Read a cybersecurity vendor's annual report in early 2020 and you will not find a section that says "here is the breach we suffered and here is why it was material." That section does not exist yet. The disclosure machinery the industry now takes for granted — the four-business-day material-incident 8-K — has not been written. What a company like Fortinet discloses about cyber risk in this period lives almost entirely in one place: the risk factors of its periodic reports.

Fortinet's Form 10-K for fiscal 2019, filed with the SEC on February 26, 2020, frames the danger in forward-looking terms. The filing warns that a security incident "involving us may result in more harm to our reputation and brand than companies that do not sell network security solutions" — the special exposure of a defender that gets breached. This is risk-factor prose: conditional, prospective, about what could happen rather than what did.
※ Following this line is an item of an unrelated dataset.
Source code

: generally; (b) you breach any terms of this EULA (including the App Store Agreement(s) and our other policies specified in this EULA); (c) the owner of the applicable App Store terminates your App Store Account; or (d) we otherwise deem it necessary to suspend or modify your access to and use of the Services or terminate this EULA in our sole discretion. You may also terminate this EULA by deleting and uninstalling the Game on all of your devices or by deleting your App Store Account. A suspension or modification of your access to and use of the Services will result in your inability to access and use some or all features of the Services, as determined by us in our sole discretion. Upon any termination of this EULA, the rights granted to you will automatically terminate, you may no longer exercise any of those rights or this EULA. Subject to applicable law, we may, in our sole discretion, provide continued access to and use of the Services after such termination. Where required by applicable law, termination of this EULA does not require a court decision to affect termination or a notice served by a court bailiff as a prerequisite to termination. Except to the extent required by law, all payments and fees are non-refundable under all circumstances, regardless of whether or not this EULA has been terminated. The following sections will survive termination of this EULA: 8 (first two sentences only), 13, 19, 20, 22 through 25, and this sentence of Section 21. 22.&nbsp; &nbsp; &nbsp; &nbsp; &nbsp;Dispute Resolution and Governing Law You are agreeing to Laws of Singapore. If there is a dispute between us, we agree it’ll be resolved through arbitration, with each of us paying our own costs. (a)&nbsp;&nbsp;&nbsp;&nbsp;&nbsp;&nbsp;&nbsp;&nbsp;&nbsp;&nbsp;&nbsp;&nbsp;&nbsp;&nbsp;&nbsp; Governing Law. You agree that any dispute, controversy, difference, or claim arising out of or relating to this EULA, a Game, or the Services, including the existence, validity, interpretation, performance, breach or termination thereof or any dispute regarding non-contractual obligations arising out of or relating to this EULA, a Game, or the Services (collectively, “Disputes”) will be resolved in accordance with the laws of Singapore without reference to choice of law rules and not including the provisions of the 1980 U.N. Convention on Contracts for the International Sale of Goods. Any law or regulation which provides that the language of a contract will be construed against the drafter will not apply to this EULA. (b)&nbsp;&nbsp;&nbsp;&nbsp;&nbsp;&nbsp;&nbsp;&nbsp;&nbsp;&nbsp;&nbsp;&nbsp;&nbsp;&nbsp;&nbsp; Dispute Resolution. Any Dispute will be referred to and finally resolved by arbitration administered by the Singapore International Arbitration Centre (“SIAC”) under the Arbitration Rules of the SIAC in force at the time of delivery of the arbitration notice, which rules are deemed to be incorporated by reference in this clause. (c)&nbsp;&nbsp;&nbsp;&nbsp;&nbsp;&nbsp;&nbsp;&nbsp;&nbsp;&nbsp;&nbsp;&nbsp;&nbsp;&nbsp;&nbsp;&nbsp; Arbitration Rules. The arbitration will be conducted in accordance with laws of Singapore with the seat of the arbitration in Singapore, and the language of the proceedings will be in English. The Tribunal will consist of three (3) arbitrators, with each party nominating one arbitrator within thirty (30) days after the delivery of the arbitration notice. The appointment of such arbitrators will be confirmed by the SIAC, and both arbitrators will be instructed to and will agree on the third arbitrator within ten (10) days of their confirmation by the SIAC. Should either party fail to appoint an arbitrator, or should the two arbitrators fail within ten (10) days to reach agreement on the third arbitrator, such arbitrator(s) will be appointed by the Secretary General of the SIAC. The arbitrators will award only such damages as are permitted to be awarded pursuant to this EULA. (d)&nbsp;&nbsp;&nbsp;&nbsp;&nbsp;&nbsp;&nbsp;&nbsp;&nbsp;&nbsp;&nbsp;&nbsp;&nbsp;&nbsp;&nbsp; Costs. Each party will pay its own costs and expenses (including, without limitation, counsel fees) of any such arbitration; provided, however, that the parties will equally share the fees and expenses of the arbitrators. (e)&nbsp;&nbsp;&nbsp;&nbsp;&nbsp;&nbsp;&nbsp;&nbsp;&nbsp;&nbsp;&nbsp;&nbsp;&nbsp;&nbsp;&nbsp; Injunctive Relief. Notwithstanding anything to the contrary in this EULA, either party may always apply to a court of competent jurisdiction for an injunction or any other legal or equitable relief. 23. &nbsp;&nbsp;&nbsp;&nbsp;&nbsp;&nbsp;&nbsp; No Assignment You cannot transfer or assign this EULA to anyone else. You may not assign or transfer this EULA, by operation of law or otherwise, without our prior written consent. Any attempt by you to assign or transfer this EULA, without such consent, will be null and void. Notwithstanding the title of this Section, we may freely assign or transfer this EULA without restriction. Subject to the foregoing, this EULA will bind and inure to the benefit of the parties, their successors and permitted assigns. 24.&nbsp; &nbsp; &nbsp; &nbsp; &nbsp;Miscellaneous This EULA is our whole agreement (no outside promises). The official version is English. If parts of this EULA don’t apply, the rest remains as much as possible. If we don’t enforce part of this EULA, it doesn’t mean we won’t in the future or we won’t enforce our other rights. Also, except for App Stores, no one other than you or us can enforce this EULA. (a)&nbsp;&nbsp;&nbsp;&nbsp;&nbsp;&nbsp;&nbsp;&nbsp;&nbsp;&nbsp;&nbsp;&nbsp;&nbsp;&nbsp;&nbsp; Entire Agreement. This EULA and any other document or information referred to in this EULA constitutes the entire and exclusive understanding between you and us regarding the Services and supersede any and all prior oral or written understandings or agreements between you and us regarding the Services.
That is the heart of the pre-rule regime. Under the disclosure rules in force in 2020, a public company's obligation around a cyber incident flowed from general materiality principles and existing 8-K items (for example, the catch-all Item 8.01 for voluntary disclosures), interpretive guidance the SEC issued in 2011 and updated in 2018, and the risk-factor and MD&A requirements of Regulation S-K. There was no item that named cybersecurity, no fixed deadline, and wide latitude over whether and when to speak.

The practical effect was that investors learned about many incidents late, indirectly, or in litigation rather than in a timely filing. A company could conclude an incident was not material to disclose, and the four-day pressure that now forces an early call simply did not apply. Reading Fortinet's 2020 risk factors, you are reading the language of a regime that put the disclosure decision almost entirely inside the company.

For anyone trying to understand why the SEC eventually moved, the contrast is the argument. Risk factors tell you a breach is possible; they never tell you one happened. EdgarBeast surfaced this filing from the SEC's full-text record, and the primary document is the 10-K itself. Whatever the rules become later, this is the baseline they are measured against — and as of this filing, the baseline is risk language and management discretion.

The vendor framing matters too. Fortinet's own filing concedes that a breach of a security company carries outsized reputational cost. That admission, made in 2020 risk-factor language rather than an incident report, is exactly the kind of disclosure the next regime will try to make timely and specific. For now, it is a warning about a hypothetical, filed once a year.